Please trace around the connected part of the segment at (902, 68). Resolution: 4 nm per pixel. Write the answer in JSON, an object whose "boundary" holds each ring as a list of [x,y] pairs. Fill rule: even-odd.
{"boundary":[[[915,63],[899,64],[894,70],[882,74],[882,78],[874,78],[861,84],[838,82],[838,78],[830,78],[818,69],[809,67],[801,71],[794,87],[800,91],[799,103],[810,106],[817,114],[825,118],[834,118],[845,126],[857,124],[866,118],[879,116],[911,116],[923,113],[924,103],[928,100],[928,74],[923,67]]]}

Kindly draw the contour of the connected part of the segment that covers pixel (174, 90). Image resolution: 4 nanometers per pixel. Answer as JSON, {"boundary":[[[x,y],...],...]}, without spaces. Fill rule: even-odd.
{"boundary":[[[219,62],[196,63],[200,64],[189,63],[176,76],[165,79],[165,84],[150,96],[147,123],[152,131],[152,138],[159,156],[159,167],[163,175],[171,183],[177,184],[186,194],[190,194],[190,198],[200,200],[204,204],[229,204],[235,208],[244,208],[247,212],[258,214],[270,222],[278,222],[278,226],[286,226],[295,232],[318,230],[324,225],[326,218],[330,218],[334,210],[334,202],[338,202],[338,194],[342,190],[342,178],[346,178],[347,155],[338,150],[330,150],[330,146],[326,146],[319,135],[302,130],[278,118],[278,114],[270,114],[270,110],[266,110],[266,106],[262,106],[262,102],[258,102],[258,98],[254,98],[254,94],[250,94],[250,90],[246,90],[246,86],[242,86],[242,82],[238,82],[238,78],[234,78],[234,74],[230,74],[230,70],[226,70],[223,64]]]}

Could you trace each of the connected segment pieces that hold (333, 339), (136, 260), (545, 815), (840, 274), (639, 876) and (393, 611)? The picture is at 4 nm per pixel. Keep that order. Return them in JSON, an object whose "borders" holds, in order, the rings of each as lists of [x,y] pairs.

### Activity
Repeat the whole listing, keeping every word exactly as it is.

### Task output
Please trace around the connected part of the segment at (902, 68). Resolution: 4 nm per pixel. Write the answer in JSON, an object whose "boundary" holds each ring as a list of [x,y] pairs. Fill rule: even-odd.
{"boundary":[[[915,63],[899,64],[894,70],[882,74],[882,78],[874,78],[861,84],[838,82],[838,78],[830,78],[818,69],[809,67],[801,71],[794,87],[800,91],[799,103],[810,106],[817,114],[825,118],[834,118],[845,126],[857,124],[866,118],[879,116],[911,116],[923,113],[924,103],[928,100],[928,74],[923,67]]]}

Kindly draw the contour of the connected part of the segment that covers pixel (174, 90). Image resolution: 4 nanometers per pixel. Answer as JSON, {"boundary":[[[x,y],...],...]}, without spaces. Fill rule: even-odd.
{"boundary":[[[219,62],[196,63],[200,64],[189,63],[176,76],[165,79],[165,84],[150,96],[147,123],[152,131],[152,138],[159,156],[159,167],[163,175],[171,183],[177,184],[186,194],[190,194],[190,198],[200,200],[204,204],[229,204],[235,208],[244,208],[247,212],[258,214],[270,222],[278,222],[278,226],[286,226],[295,232],[318,230],[324,225],[326,218],[330,218],[334,210],[334,202],[338,202],[338,194],[342,190],[342,178],[346,178],[347,155],[338,150],[330,150],[330,146],[326,146],[319,135],[302,130],[278,118],[278,114],[270,114],[270,110],[266,110],[266,106],[262,106],[262,102],[258,102],[258,98],[254,98],[254,94],[250,94],[250,90],[246,90],[246,86],[242,86],[242,82],[238,82],[238,78],[234,78],[234,74],[230,74],[230,70],[226,70],[223,64]]]}

Could you trace each of the connected segment pieces that hold (333, 339), (136, 260), (545, 815), (840, 274), (639, 876) and (393, 611)? The picture is at 4 nm per pixel. Keep that order. Return them in JSON, an object whose "borders" holds, in order, the rings of each as lists of [x,y] pairs.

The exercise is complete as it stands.